====== Records shown

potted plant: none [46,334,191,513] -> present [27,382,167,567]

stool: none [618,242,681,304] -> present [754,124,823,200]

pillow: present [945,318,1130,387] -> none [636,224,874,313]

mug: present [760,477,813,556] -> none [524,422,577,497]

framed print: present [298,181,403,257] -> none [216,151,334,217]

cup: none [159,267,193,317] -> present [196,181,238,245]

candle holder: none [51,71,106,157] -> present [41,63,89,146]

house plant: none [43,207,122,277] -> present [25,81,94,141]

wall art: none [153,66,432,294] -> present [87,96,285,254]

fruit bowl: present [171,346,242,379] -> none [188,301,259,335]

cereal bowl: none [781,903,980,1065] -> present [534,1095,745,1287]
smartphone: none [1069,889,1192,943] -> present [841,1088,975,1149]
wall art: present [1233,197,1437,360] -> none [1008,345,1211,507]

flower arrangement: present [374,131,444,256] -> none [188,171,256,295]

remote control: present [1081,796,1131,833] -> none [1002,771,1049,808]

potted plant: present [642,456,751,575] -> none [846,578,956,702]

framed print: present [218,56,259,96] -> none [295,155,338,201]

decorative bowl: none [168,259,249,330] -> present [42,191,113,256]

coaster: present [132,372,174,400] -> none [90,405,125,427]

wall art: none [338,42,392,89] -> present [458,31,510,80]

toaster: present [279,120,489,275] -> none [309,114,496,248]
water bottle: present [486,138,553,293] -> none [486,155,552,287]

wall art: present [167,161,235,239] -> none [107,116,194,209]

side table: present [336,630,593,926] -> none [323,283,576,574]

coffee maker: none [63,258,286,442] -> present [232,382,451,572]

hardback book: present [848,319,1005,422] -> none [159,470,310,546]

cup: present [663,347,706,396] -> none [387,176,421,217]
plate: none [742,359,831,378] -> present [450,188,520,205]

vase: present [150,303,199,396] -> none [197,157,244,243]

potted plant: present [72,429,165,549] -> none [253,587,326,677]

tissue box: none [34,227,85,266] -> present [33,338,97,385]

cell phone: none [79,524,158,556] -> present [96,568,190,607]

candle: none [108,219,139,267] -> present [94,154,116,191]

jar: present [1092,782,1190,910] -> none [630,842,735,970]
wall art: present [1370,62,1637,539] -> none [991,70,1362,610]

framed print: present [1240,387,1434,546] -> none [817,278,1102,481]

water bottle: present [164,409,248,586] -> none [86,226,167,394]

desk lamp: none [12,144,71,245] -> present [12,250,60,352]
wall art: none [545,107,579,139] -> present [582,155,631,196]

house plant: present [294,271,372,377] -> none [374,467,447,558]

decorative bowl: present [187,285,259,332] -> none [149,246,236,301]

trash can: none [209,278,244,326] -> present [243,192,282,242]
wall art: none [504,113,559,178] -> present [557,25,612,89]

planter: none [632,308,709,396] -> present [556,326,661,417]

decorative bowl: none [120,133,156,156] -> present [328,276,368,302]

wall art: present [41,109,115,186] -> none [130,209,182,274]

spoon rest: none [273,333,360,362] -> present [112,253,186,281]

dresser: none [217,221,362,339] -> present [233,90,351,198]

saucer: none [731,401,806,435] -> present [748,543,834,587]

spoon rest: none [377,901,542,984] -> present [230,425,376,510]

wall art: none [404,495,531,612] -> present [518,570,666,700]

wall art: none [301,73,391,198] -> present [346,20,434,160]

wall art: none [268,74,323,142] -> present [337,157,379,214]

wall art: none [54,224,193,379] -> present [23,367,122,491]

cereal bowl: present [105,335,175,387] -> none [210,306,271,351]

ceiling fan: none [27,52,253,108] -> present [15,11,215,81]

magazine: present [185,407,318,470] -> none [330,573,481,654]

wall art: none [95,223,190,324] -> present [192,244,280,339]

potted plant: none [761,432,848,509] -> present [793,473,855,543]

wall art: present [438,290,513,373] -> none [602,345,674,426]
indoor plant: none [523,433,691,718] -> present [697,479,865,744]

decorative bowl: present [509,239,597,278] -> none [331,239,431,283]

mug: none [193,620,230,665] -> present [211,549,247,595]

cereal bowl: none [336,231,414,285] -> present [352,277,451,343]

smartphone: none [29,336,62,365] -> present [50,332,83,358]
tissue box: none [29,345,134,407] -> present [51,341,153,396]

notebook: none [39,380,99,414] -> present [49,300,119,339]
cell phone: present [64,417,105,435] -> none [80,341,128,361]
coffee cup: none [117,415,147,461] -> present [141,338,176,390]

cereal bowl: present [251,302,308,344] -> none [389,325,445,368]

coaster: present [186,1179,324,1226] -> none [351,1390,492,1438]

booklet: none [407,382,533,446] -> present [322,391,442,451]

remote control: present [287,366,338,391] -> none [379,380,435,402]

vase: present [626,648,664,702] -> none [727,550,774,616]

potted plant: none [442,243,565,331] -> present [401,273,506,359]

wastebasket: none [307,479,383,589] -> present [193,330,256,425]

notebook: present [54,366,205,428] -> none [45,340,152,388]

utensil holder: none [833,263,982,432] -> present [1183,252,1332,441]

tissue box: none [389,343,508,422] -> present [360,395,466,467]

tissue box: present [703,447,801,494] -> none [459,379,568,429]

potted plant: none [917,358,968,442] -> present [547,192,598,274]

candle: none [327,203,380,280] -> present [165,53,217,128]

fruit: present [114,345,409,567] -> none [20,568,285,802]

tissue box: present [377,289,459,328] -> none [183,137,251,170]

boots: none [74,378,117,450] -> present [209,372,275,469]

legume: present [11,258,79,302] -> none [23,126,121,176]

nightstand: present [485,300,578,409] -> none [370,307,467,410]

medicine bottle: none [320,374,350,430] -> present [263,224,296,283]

============

→ **Problem requirements**:
Take the line that holds "decorative bowl: present [509,239,597,278]" as the first line and the last line of the data as the final one. Retype everything between, both included, exactly.

→ **Finished exercise**:
decorative bowl: present [509,239,597,278] -> none [331,239,431,283]

mug: none [193,620,230,665] -> present [211,549,247,595]

cereal bowl: none [336,231,414,285] -> present [352,277,451,343]

smartphone: none [29,336,62,365] -> present [50,332,83,358]
tissue box: none [29,345,134,407] -> present [51,341,153,396]

notebook: none [39,380,99,414] -> present [49,300,119,339]
cell phone: present [64,417,105,435] -> none [80,341,128,361]
coffee cup: none [117,415,147,461] -> present [141,338,176,390]

cereal bowl: present [251,302,308,344] -> none [389,325,445,368]

coaster: present [186,1179,324,1226] -> none [351,1390,492,1438]

booklet: none [407,382,533,446] -> present [322,391,442,451]

remote control: present [287,366,338,391] -> none [379,380,435,402]

vase: present [626,648,664,702] -> none [727,550,774,616]

potted plant: none [442,243,565,331] -> present [401,273,506,359]

wastebasket: none [307,479,383,589] -> present [193,330,256,425]

notebook: present [54,366,205,428] -> none [45,340,152,388]

utensil holder: none [833,263,982,432] -> present [1183,252,1332,441]

tissue box: none [389,343,508,422] -> present [360,395,466,467]

tissue box: present [703,447,801,494] -> none [459,379,568,429]

potted plant: none [917,358,968,442] -> present [547,192,598,274]

candle: none [327,203,380,280] -> present [165,53,217,128]

fruit: present [114,345,409,567] -> none [20,568,285,802]

tissue box: present [377,289,459,328] -> none [183,137,251,170]

boots: none [74,378,117,450] -> present [209,372,275,469]

legume: present [11,258,79,302] -> none [23,126,121,176]

nightstand: present [485,300,578,409] -> none [370,307,467,410]

medicine bottle: none [320,374,350,430] -> present [263,224,296,283]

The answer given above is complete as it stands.